Neurosis: ending A - her ex-boyfriend
by Mooky and Rheow

Mac: Well, I'm actually her ex . . .

Demi: (from the ceiling) And it's going to stay that way!

Dr Mau: Now that we got that cleared up--Demi, why don't you come down from there . . . it looks uncomfortable and you're ruining my wallpaper.

Demi: (still clinging to the ceiling) I'm not coming down!

Dr Mau: Mac won't hurt you--right, Mac?

Mac: I promise.

Dr Mau: There's nothing to be afraid of really--be rational . . .

Demi: (climbs down slowly) I'll stay on this side of the room--behind this couch, if you don't mind . . .

Dr Mau: That will be fine for now . . . So how did your relationship get this screwed up?

Mac: (looks pained)

Dr Mau: Ahem . . . How did your relationship get to this stage?

Mac: Something to do with my *colourful* past?

Demi: Colourful my furry tail! You were a criminal! And you snore!

Mac: Okay, I snore . . .

Demi: And you forgot my birthday!

Mac: That too . . . I was busy--I thought I explained that!

Dr Mau: Sounds perfectly normal--except for the criminal part . . .

Demi: The worst thing was the rats!

Mac: That's was always your problem Demi--you hated the rats, just because they're rats!

Demi: That's not a good enough reason?!?

Dr Mau: Behave, children. Sit down, you two and we'll get to the bottom of this . . . Okay, Demi, you hated his habits and the company he kept, Mac you were too busy with your, ah, *business* to keep up with Demi's demands--

Mac: She wanted a lot of attention--

Demi: Did not!

Mac: Did too!

Demi: Did not!

Mac: Did too!

Dr Mau: (sighs) This is going to be a loooonnnng day . . . Okay--firstly, why are you , Demi, so paranoid about your ex?

Demi: Well . . . I was envisioning something like a "Married to the Mob" scenario . . .

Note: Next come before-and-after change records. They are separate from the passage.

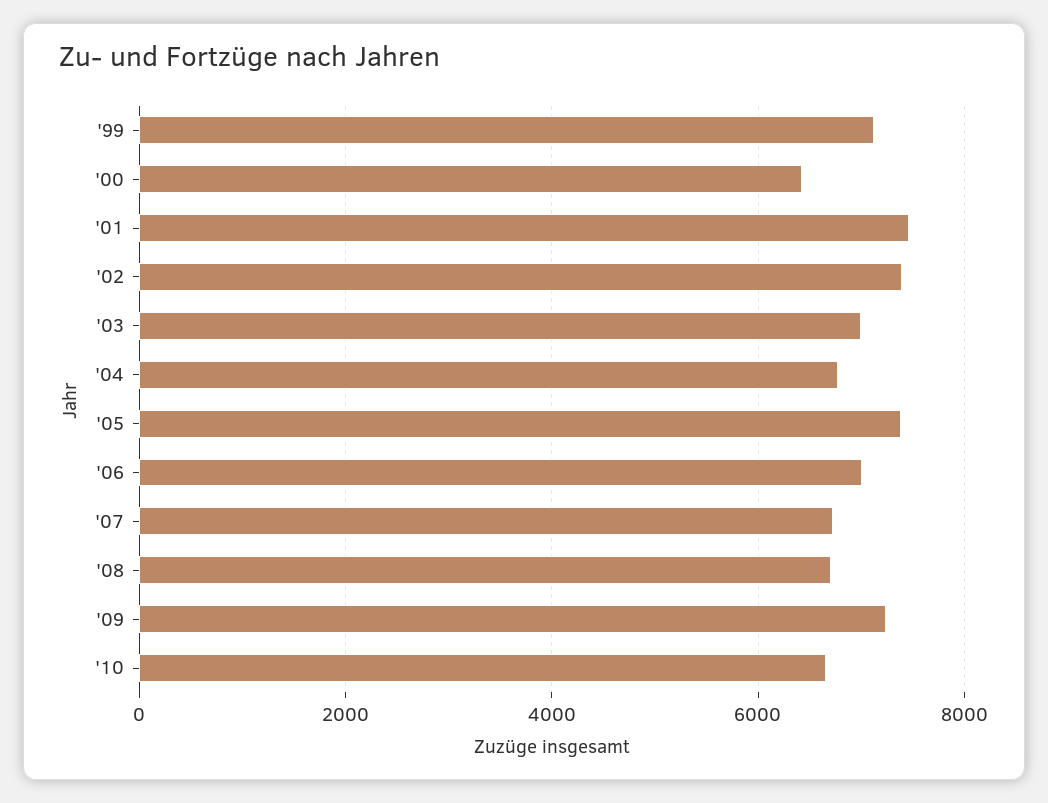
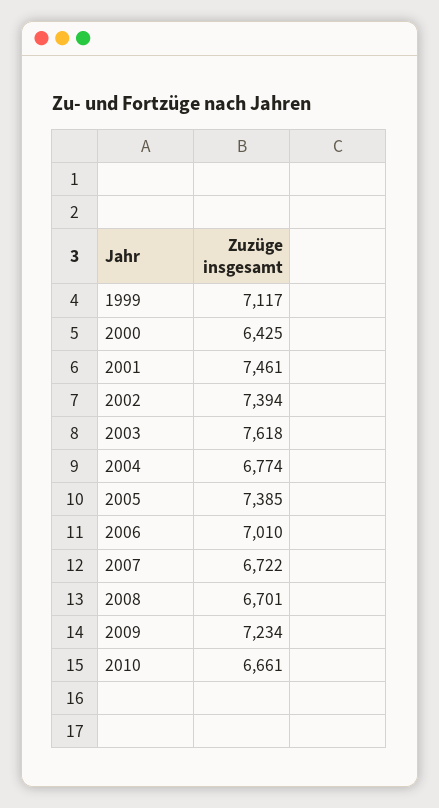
  {
    "'99": 7117,
    "'00": 6425,
    "'01": 7461,
    "'02": 7394,
-   "'03": 7000,
+   "'03": 7618,
    "'04": 6774,
    "'05": 7385,
    "'06": 7010,
    "'07": 6722,
    "'08": 6701,
    "'09": 7234,
    "'10": 6661
  }

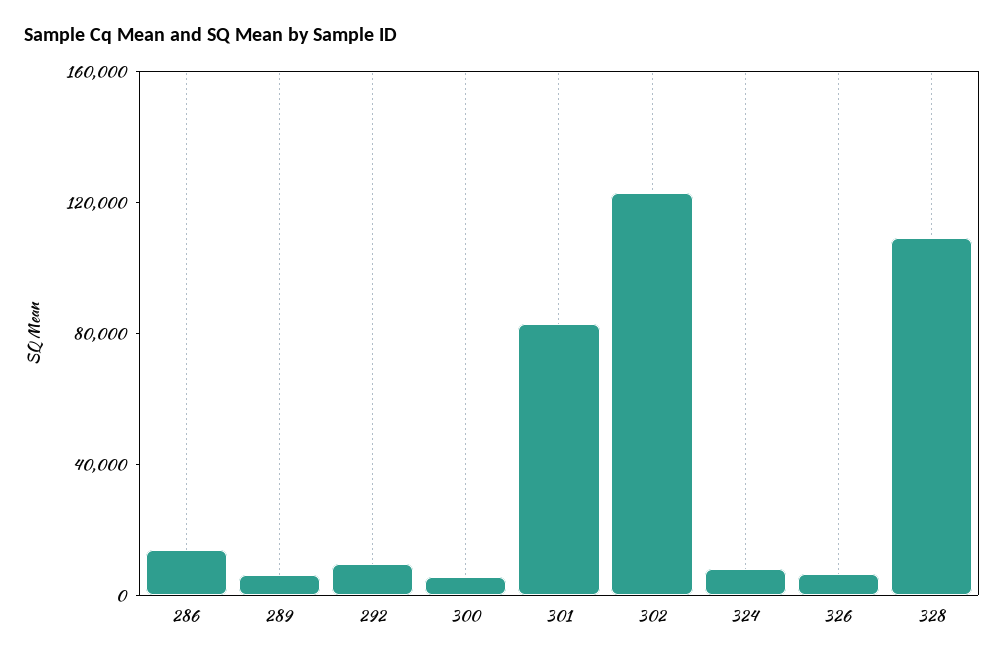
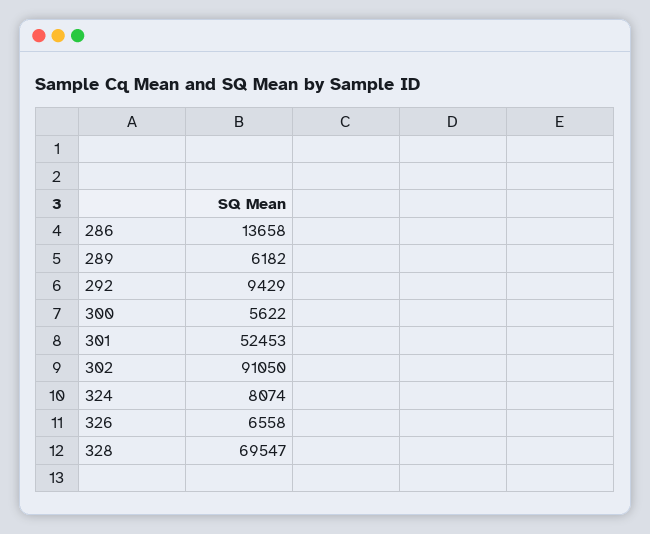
  {
    "286": 13658,
    "289": 6182,
    "292": 9429,
    "300": 5622,
-   "301": 80000,
+   "301": 52453,
-   "302": 120000,
+   "302": 91050,
    "324": 8074,
    "326": 6558,
-   "328": 110000
+   "328": 69547
  }

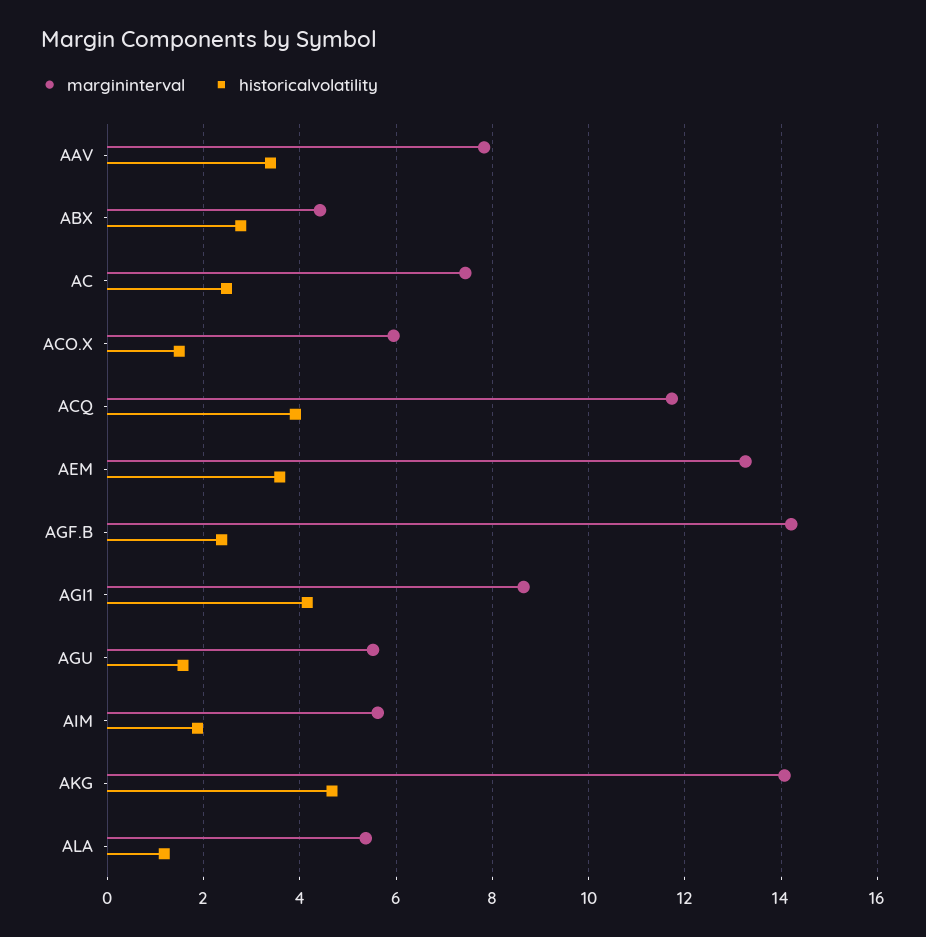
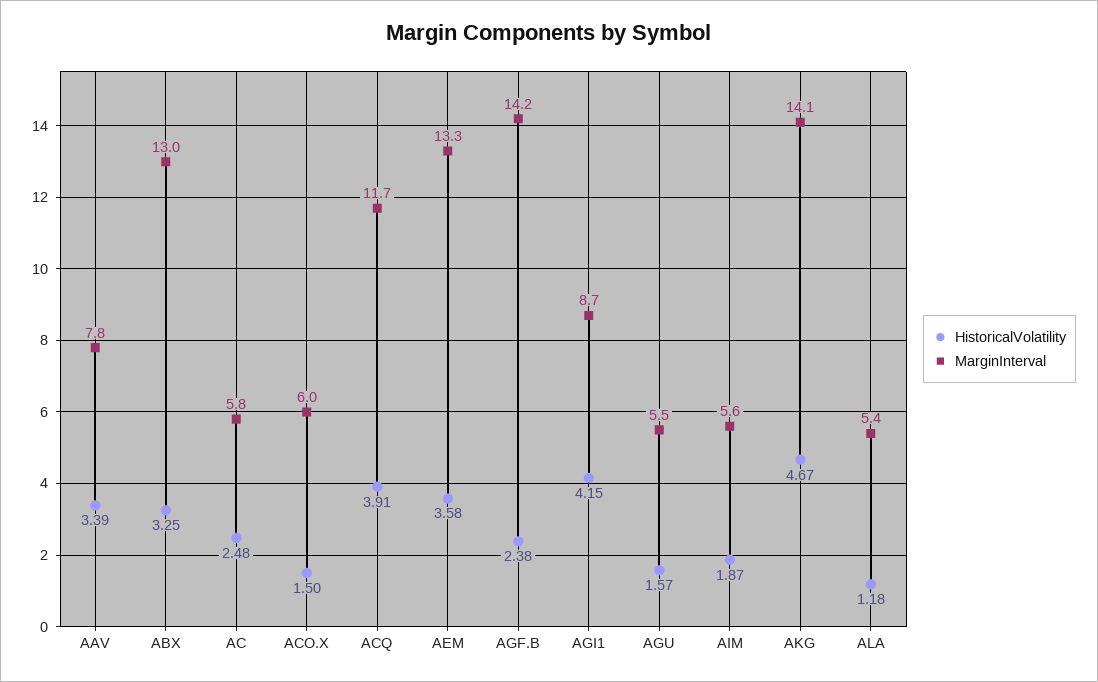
  {
    "margininterval": {
      "AAV": 7.8,
-     "ABX": 4.4,
+     "ABX": 13,
-     "AC": 7.4,
+     "AC": 5.8,
      "ACO.X": 6,
      "ACQ": 11.7,
      "AEM": 13.3,
      "AGF.B": 14.2,
      "AGI1": 8.7,
      "AGU": 5.5,
      "AIM": 5.6,
      "AKG": 14.1,
      "ALA": 5.4
    },
    "historicalvolatility": {
      "AAV": 3.39,
-     "ABX": 2.8,
+     "ABX": 3.25,
      "AC": 2.48,
      "ACO.X": 1.5,
      "ACQ": 3.91,
      "AEM": 3.58,
      "AGF.B": 2.38,
      "AGI1": 4.15,
      "AGU": 1.57,
      "AIM": 1.87,
      "AKG": 4.67,
      "ALA": 1.18
    }
  }

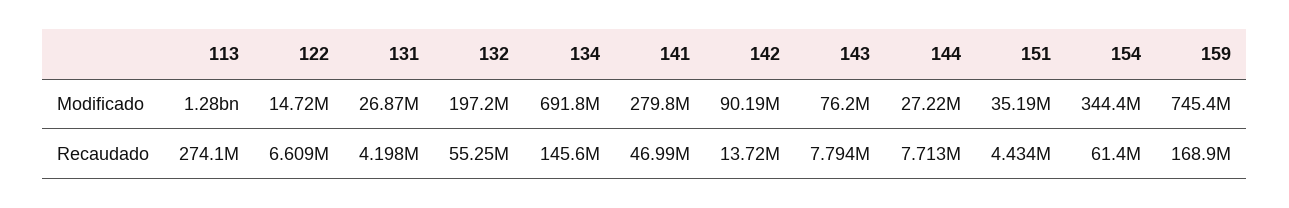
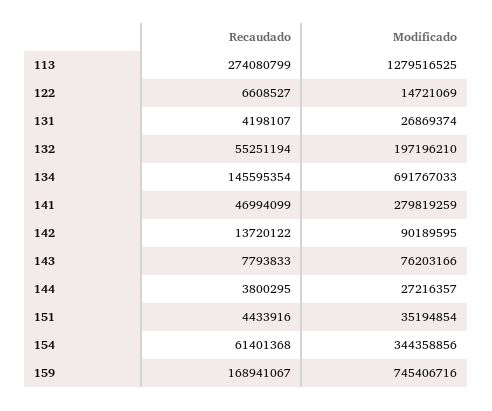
  {
    "113": {
      "Modificado": 1279516525,
      "Recaudado": 274080799
    },
    "122": {
      "Modificado": 14721069,
      "Recaudado": 6608527
    },
    "131": {
      "Modificado": 26869374,
      "Recaudado": 4198107
    },
    "132": {
      "Modificado": 197196210,
      "Recaudado": 55251194
    },
    "134": {
      "Modificado": 691767033,
      "Recaudado": 145595354
    },
    "141": {
      "Modificado": 279819259,
      "Recaudado": 46994099
    },
    "142": {
      "Modificado": 90189595,
      "Recaudado": 13720122
    },
    "143": {
      "Modificado": 76203166,
      "Recaudado": 7793833
    },
    "144": {
      "Modificado": 27216357,
-     "Recaudado": 7713000
+     "Recaudado": 3800295
    },
    "151": {
      "Modificado": 35194854,
      "Recaudado": 4433916
    },
    "154": {
      "Modificado": 344358856,
      "Recaudado": 61401368
    },
    "159": {
      "Modificado": 745406716,
      "Recaudado": 168941067
    }
  }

Mac: You've been watching too much telly again . . .

Demi: It was Bomba's fault--she was always watching the afternoon soaps!

Mac: You didn't have to keep her company y'know! And I'm not a gangster! Whaddaya think I'd do?

Demi: Ummm, try to kidnap me like you did at the Ball?

Mac: We already covered that!

Dr Mau: Old news . . . We have to make some progress. Should we count the fact that you're actually speaking to each other?

Mac: Hey, that's right . . .

Demi: I don't really see the point of all this . . .

Dr Mau: Well, you aren't clinging onto my ceiling anymore, right? What was you're problem with Mac anyway, Demi?

Demi: I think I got scared by all those stories--

Mac: Highly exaggerated stories, by the way . . .

Demi: --that I was hearing about you.

Mac: That rep didn't do me much good, did it? You know me better than that, Demi . . .

Demi: I thought you got bitter after I left . . .

(Suddenly Munkustrap comes in through the window dressed up as the window-cleaner)

Munkustrap: Demi! What the--Macavity! (gets ready for a fight)

Dr Mau: This is not going the way I planned . . .

Macavity: Lighten up, Munku, I'm not here for a fight.

Demi: He's got this condition that makes him do--

Munkustrap: And you believe him?

Demi: Shouldn't you? You're his brother!

Dr Mau: (half to herself) And how can we be sure of *that*?

Munkustrap: That's why I don't believe him!

Demi: Is this sibling rivalry? Dr Mau?

Dr Mau: Hmmm--maybe we could make an appointment for next week . . .

Munkustrap: With him? No way!

Mac: With him? No way!

Demi: Yes way! I'm sick of you two acting like a bunch of kids--although it is rather flattering for a girl to have two guys fighting over her--

Mac: We're not fighting over you.

Munkustrap: We're not?

Mac: At least I'm not. Demi just wants attention again.

Munkustrap: I noticed that from time to time . . .

Demi: Hey!

Dr Mau: It's three o'clock! I have another appointment, so if you don't mind . . .

Demi: But I thought--

Dr Mau: Well you aren't feeling paranoid right now are you?

Demi: Yeah, but I'm feeling slightly angry right now--

Dr Mau: Deal with it! He's your boyfriend right?

Demi: Oh right . . . Munku! You are *so* in deep kitty-litter!

Munkustrap: Uh-oh, this is where I really disappear . . . (all three exit the office)

Dr Mau: (looks up) That's it! Fin! The End!